Religi  

Setwan DPRD Kalsel Gelar Pembinaan Mental Spritual ASN

Sekwan DPRD Kalsel M Jaini saat saat beri motivasi kepada pegawai di sekretariat Dewan

BANJARMASIN, klikkalsel.com – Sekretariat DPRD Provinsi Kalimantan Selatan (Setwan Kalsel) kembali menggelar ceramah agama dan pembinaan mental spiritual bagi seluruh aparatur sipil negara (ASN) di lingkungan kerjanya, Senin (13/7/2026).

Kegiatan ini menjadi bagian dari upaya membangun karakter ASN yang tidak hanya profesional dalam bekerja, tetapi juga memiliki fondasi spiritual yang kuat dalam menjalankan tugas pelayanan kepada masyarakat.

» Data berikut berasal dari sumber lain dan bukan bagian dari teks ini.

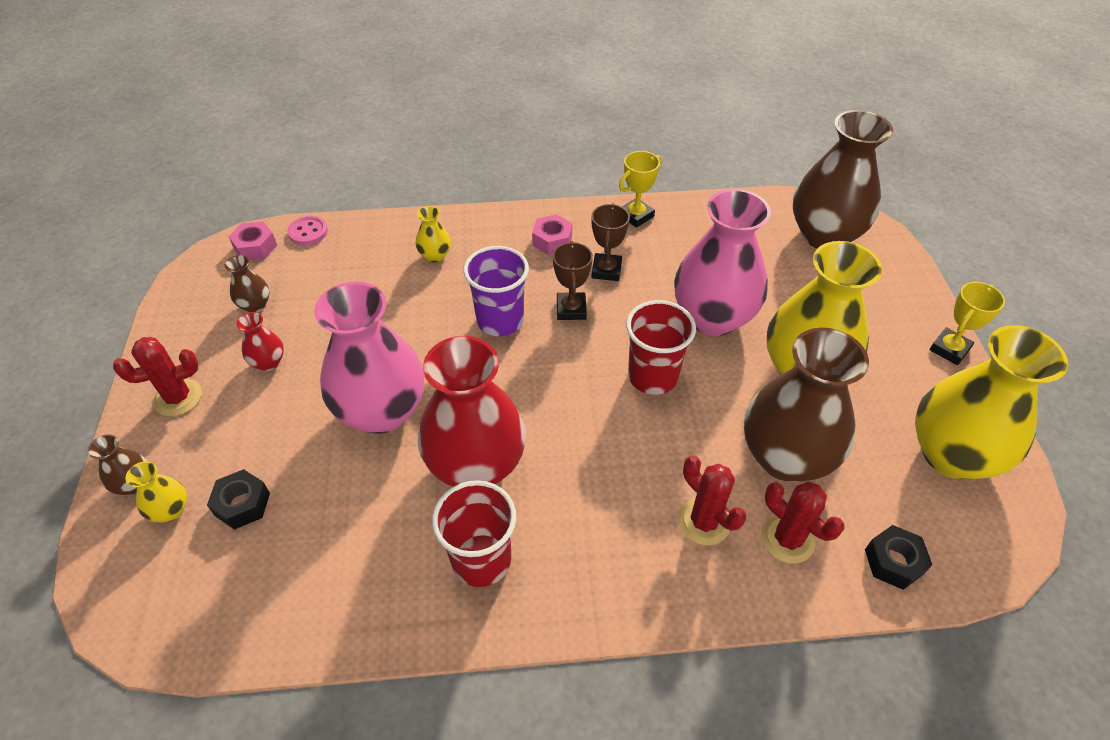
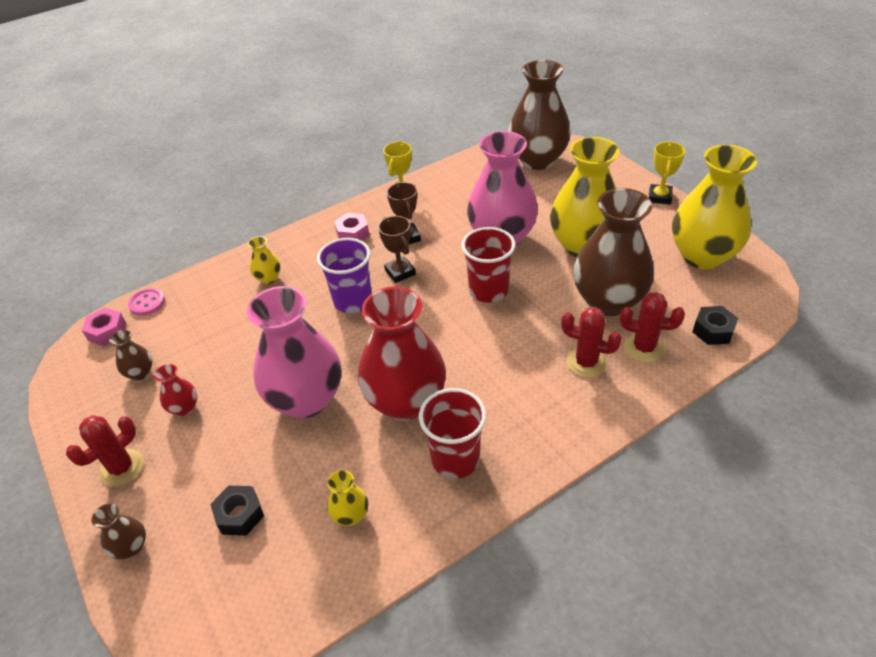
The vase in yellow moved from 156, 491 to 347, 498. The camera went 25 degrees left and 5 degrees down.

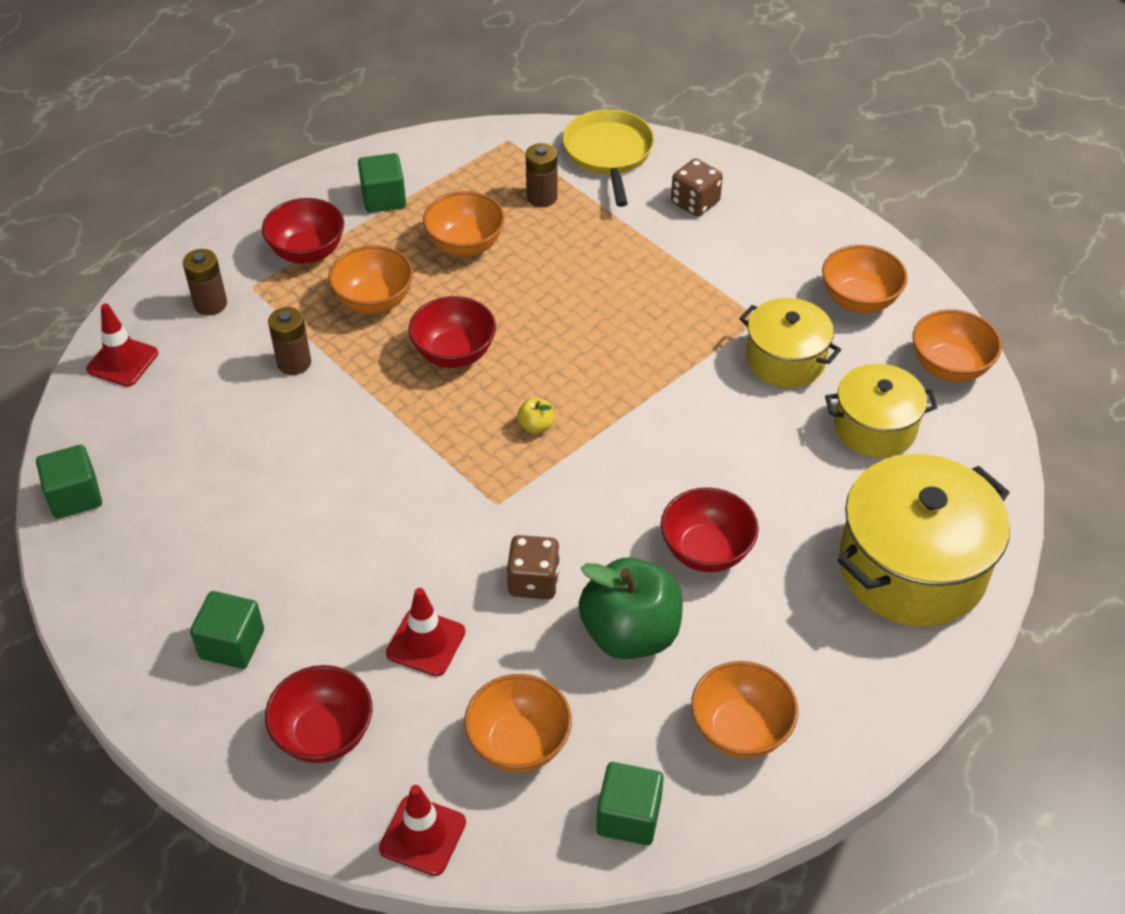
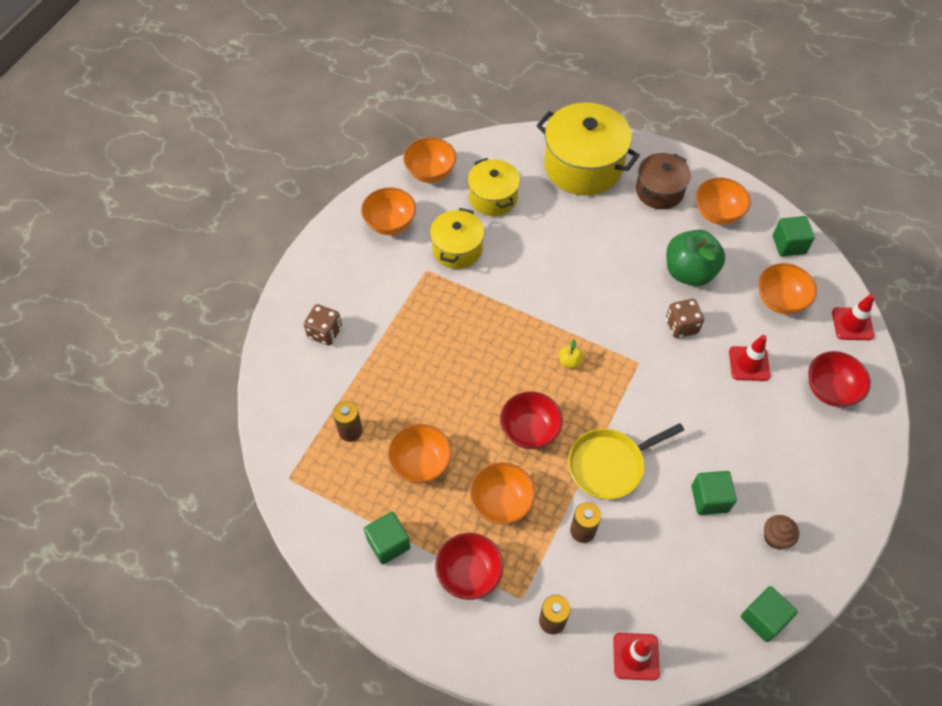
The pan in yellow moved from 609, 158 to 626, 461. The bowl in red at 710, 529 disappeared. The cube in green moved from 227, 630 to 714, 493. The pot in brown at 663, 181 appeared. The cupcake in brown at 781, 532 appeared. The camera went 110 degrees left and 10 degrees up.

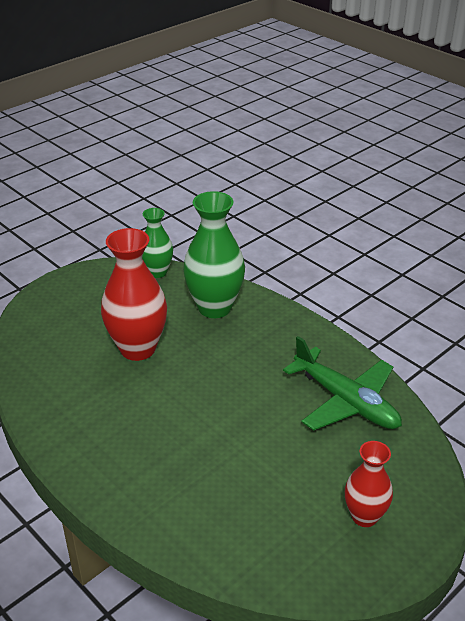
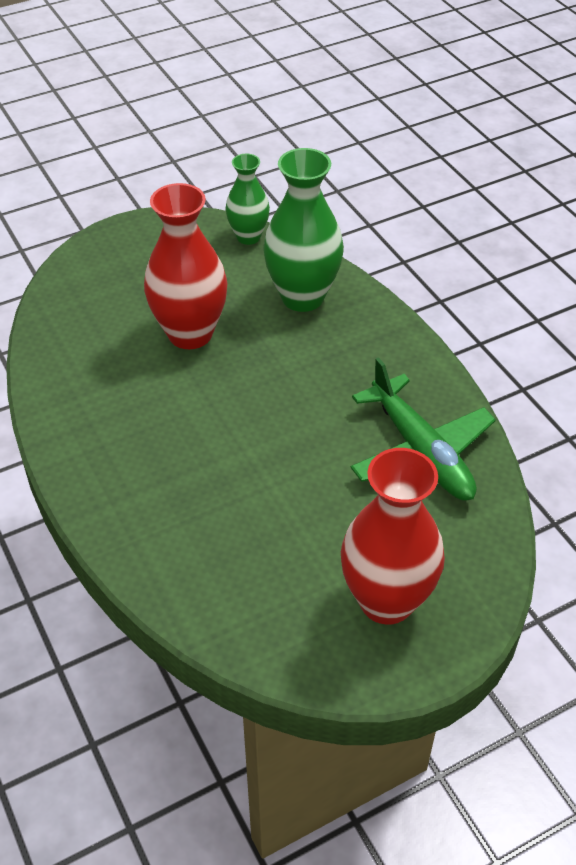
The vase in red at 369, 484 changed to 1.69 times the size. The camera went 15 degrees right and 10 degrees up.

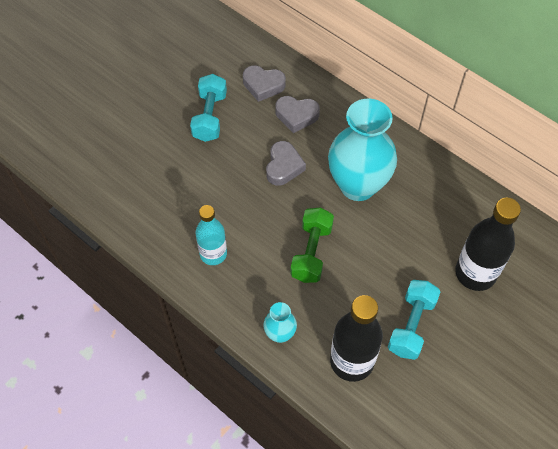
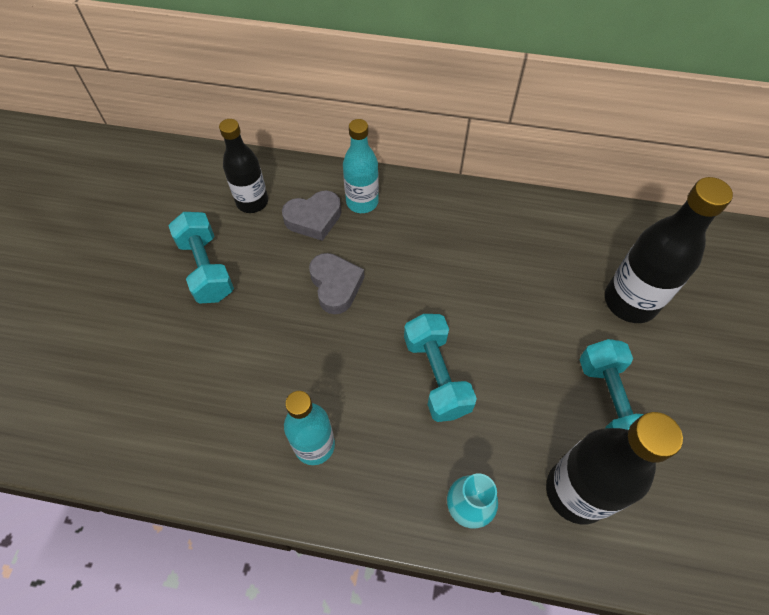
The heart in grey at 264, 83 was replaced by the bottle in black at 243, 166. The vase in turquoise at 362, 150 disappeared. The dumbbell in green at 312, 245 became the dumbbell in turquoise at 440, 368. The bottle in turquoise at 361, 166 appeared. The camera went 30 degrees left and 0 degrees up.

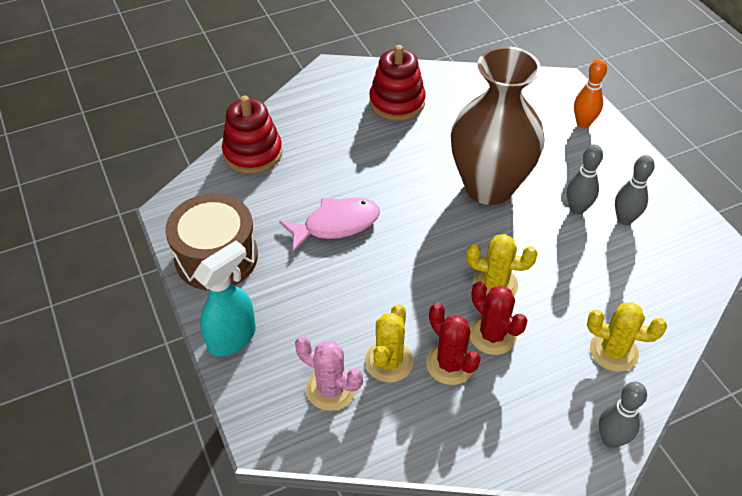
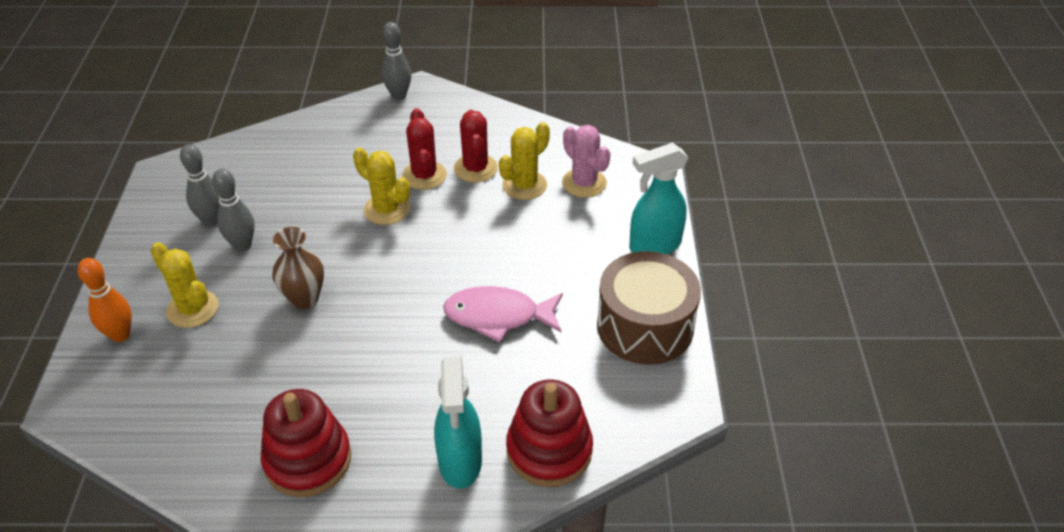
The vase in brown at 497, 125 changed to 0.46 times the size. The cactus in yellow moved from 627, 337 to 184, 285. The spray bottle in turquoise at 458, 422 appeared. The camera went 155 degrees left and 5 degrees down.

Sekretaris DPRD Kalsel Muhammad Jaini, mengapresiasi pelaksanaan pembinaan rutin tersebut. Menurutnya, kegiatan keagamaan menjadi sarana untuk menyegarkan kembali semangat serta motivasi spiritual para pegawai di tengah padatnya aktivitas kedinasan.

Ia berharap, pembinaan mental dan spiritual ini dapat mendorong seluruh jajaran Sekretariat DPRD Kalsel untuk terus mengembangkan diri, baik dalam meningkatkan kompetensi kerja maupun memperdalam pengetahuan agama.

“Kami berharap pembinaan mental ini dapat mendorong seluruh staf di Sekretariat DPRD Kalsel untuk terus belajar, baik meningkatkan kompetensi kerja maupun memperdalam pemahaman agama,” ujar Muhammad Jaini.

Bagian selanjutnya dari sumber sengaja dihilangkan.